# Work instruction:
Extract every line of the data below that contains the string "лечение", treating uppercase and lowercase letters as different.

__________

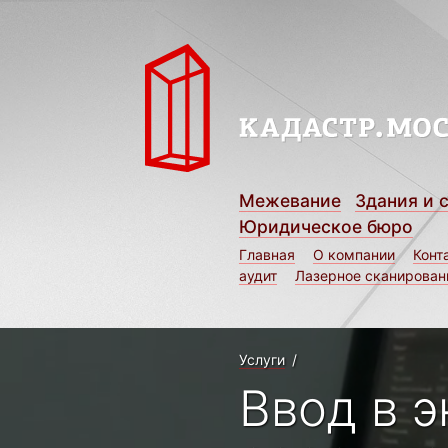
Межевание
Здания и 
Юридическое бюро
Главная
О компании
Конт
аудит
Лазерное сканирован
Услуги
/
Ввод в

__________

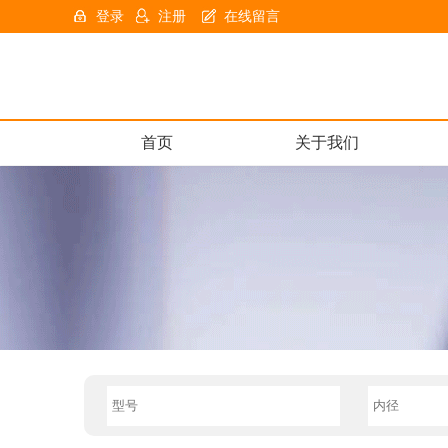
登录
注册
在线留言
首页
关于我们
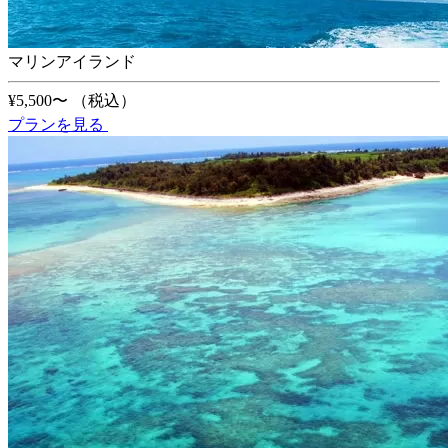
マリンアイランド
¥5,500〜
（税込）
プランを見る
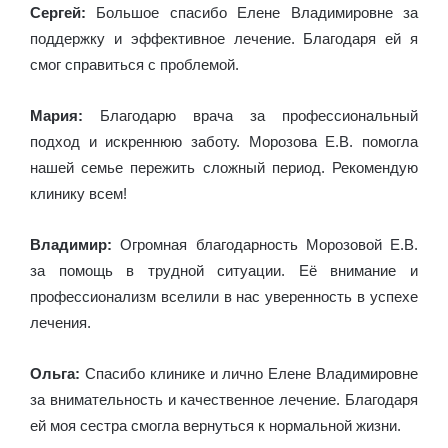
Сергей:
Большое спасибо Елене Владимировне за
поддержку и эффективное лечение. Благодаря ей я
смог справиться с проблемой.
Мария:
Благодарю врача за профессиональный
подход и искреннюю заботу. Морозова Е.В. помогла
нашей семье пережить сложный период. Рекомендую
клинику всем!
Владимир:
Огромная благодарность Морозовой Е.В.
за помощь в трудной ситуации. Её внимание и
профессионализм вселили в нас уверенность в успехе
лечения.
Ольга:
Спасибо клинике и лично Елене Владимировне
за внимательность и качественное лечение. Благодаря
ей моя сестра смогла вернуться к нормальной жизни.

__________

# Solved exercise:
поддержку и эффективное лечение. Благодаря ей я
за внимательность и качественное лечение. Благодаря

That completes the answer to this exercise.